Peringatan ‘Bulan Nol Sampah Internasional’ dapat terselenggara berkat dukungan dari Plastic Solutions Fund yang berkerja sama dengan beberapa media: Advocates (Philippines), Bandung Bergerak (Indonesia), Business Ecology (China), The Business Post (Bangladesh), The Manila Times (Philippines), Pressenza (Global), Sunrise Today (Pakistan), The Recombobulator Lab (Global), dan Republic Asia.

Perayaan ‘Bulan Nol Sampah’ bermula di Filipina pada 2012 ketika para pemimpin muda mendeklarasikan Zero Waste Youth Manifesto. Salah satu di dalamnya adalah seruan untuk merayakan ‘Bulan Nol Sampah’.

Manifesto tersebut diresmikan saat Presidential Proclamation No. 760 dikeluarkan, yang menyatakan Januari sebagai ‘Bulan Nol Sampah’ di Filipina. Hal ini kemudian dipromosikan secara luas oleh LSM dan masyarakat yang telah mengadopsi pendekatan ini untuk mengelola sampah mereka.

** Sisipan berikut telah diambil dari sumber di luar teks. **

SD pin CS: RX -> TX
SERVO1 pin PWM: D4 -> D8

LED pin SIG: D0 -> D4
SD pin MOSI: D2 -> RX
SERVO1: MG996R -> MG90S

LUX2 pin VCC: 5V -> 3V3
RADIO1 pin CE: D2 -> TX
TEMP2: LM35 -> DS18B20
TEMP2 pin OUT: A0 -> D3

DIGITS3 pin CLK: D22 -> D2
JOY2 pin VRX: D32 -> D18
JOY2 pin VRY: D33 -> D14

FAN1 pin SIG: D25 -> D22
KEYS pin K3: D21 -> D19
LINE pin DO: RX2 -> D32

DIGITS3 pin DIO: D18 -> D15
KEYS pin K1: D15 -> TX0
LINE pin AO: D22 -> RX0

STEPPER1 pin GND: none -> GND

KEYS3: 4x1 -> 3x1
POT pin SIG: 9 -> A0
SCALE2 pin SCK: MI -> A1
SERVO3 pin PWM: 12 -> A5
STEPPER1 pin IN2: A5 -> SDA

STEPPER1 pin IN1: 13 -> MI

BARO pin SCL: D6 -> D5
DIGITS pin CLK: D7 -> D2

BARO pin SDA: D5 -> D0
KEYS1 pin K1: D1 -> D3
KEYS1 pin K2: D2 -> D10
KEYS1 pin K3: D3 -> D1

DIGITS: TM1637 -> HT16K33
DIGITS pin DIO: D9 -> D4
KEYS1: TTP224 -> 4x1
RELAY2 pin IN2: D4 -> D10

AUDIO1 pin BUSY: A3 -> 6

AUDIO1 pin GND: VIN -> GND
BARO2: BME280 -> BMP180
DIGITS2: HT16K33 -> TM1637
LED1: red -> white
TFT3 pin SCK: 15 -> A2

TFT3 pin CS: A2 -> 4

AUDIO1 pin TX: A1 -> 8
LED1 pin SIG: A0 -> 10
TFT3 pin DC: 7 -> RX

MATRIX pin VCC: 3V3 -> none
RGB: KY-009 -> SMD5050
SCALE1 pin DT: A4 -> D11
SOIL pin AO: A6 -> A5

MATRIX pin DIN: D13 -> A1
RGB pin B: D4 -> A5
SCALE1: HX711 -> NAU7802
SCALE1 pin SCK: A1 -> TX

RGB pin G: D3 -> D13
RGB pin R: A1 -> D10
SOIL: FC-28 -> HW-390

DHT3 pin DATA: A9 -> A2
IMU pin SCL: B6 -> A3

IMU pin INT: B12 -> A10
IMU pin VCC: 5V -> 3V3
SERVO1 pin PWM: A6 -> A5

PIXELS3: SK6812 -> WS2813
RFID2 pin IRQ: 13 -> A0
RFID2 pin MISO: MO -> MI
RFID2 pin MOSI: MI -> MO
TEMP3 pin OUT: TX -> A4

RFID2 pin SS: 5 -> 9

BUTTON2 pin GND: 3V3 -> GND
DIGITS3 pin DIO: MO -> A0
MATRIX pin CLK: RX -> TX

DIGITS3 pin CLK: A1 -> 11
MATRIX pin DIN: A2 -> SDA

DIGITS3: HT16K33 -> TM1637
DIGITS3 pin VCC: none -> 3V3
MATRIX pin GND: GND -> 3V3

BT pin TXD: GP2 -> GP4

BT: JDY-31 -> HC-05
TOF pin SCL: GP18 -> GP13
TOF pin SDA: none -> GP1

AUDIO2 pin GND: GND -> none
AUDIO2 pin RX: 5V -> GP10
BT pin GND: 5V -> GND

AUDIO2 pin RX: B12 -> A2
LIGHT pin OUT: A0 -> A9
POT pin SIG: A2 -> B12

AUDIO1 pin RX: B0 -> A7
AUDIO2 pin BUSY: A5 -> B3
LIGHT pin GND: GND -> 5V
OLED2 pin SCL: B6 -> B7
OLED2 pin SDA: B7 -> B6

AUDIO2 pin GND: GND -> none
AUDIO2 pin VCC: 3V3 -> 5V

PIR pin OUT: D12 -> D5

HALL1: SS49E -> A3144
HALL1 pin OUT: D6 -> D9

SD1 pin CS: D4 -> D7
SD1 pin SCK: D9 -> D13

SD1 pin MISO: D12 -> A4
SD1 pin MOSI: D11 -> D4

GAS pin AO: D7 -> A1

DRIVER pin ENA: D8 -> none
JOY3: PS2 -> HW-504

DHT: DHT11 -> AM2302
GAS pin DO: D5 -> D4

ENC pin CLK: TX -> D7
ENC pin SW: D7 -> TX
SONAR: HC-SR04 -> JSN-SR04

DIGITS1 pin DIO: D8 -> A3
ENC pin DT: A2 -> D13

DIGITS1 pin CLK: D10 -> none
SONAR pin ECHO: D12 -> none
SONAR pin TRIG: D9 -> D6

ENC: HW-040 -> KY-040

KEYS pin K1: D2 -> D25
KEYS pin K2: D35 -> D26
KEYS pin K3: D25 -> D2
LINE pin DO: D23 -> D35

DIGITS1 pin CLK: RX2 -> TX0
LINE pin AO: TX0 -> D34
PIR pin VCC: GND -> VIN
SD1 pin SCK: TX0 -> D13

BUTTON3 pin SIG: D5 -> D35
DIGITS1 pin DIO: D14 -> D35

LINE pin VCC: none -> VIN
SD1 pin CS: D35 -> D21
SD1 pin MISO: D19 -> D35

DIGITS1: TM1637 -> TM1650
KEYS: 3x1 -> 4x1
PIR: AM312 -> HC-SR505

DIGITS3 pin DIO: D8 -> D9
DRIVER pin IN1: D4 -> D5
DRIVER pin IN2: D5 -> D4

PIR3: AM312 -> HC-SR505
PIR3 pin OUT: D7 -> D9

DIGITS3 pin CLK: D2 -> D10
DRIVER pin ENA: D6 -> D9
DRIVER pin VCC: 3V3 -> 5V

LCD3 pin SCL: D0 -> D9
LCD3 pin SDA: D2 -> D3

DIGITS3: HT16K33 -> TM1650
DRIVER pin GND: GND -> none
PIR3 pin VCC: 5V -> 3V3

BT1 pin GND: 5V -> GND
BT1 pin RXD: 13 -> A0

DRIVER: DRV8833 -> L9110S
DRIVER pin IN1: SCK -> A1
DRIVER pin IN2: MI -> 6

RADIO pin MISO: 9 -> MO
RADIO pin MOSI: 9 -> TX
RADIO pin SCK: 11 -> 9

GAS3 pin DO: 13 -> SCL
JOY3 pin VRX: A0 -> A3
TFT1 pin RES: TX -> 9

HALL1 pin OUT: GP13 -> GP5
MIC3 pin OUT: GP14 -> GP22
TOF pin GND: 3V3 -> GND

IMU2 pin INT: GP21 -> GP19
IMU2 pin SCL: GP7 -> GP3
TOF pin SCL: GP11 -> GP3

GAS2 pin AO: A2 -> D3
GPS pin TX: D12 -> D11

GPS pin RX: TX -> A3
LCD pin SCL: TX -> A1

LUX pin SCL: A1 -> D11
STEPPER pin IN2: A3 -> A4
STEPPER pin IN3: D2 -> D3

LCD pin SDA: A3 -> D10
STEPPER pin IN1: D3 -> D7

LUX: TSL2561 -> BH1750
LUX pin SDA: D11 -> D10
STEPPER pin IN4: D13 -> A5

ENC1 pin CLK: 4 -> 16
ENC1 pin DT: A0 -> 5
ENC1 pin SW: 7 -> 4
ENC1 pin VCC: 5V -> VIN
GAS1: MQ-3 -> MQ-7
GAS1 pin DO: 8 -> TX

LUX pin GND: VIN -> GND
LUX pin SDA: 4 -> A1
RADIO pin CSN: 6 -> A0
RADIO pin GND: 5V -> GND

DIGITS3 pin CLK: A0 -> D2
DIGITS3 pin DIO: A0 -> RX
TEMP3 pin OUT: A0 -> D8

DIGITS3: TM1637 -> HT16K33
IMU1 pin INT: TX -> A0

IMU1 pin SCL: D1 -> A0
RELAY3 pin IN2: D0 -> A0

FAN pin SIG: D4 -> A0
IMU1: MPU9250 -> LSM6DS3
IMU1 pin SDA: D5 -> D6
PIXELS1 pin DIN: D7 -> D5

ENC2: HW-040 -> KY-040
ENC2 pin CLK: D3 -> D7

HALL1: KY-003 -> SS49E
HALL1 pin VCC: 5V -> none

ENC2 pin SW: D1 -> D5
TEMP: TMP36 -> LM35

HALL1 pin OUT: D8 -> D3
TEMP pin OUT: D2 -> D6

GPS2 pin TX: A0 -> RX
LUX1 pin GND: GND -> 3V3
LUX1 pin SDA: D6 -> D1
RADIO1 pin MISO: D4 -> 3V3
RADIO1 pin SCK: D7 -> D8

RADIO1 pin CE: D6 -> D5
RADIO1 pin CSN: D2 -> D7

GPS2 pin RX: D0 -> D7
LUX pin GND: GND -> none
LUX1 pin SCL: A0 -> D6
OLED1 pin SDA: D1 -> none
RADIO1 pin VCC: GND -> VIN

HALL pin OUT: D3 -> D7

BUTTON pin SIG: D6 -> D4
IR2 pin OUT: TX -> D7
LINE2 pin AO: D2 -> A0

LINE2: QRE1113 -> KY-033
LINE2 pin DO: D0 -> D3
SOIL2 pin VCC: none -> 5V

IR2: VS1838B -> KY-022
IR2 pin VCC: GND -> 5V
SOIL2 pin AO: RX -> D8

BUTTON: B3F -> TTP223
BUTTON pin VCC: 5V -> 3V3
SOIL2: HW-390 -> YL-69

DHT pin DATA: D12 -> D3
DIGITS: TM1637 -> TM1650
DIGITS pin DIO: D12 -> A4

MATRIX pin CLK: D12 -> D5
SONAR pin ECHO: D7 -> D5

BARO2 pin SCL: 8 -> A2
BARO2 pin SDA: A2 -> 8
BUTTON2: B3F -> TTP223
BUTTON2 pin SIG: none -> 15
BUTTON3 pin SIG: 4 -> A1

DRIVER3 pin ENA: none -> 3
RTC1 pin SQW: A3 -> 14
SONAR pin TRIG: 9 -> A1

Baca Juga: Volume Sampah Plastik per Hari di Kota Bandung 2008-2020
5 Jenis Produksi Sampah Terbesar di Kota Bandung 2020
Jutaan Lembar Sampah Plastik Cemari Laut Indonesia

Energi dari Sampah malah Menghasilkan Racun

Energi dari sampah atau waste to energy dihasilkan dari pembakaran sampah menggunakan insinerator.

Menurut David Sutasurya, aktivis Yaksa Pelestari Bumi Berkelanjutan (YPBB), Pembakaran sampah di ruang terbuka seperti di halaman rumah atau di mana pun telah dilarang oleh undang-undang. Membakar dengan insinerator walaupun tidak secara khusus dilarang, tetapi tidak dianjurkan.

“Di dalam UU 18/2008 jelas insinerator bukan mainstream karena yang diutamakan adalah pengurangan sampah dari sumber dan penangan secara berwawasan lingkungan untuk yang masih belum dapat dikurangi,” tulis David, dikutip dari laman resmi YPBB.

Teknologi pembakar sampah insinerator sering diunggulkan pihak-pihak yang ingin menghasilkan energi dari sampah. Padahal secanggih apa pun teknologinya, tetap saja zat berajun akan lolos mencemari udara dan membahayakan kesehatan dan lingkungan

Salah satu zat menakutkan dari hasil pembakaran sampah plastik adalah dioxin yang menurut David hanyalah salah satu bahan beracun yang dihasilkan dari pembakaran sampah. Racun dari hasil pembakaran sampah bisa masuk ke tubuh manusia melalui makanan yang dikonsumsi sapi atau tumbuhan.

”Rumput ternyata mengkonsentrasikan dioksin dengan cukup kuat sehingga dioksin yang dimakan sapi melalui rumput setara dengan yang kita hirup selama 14 tahun di tempat yang sama,” tulis David.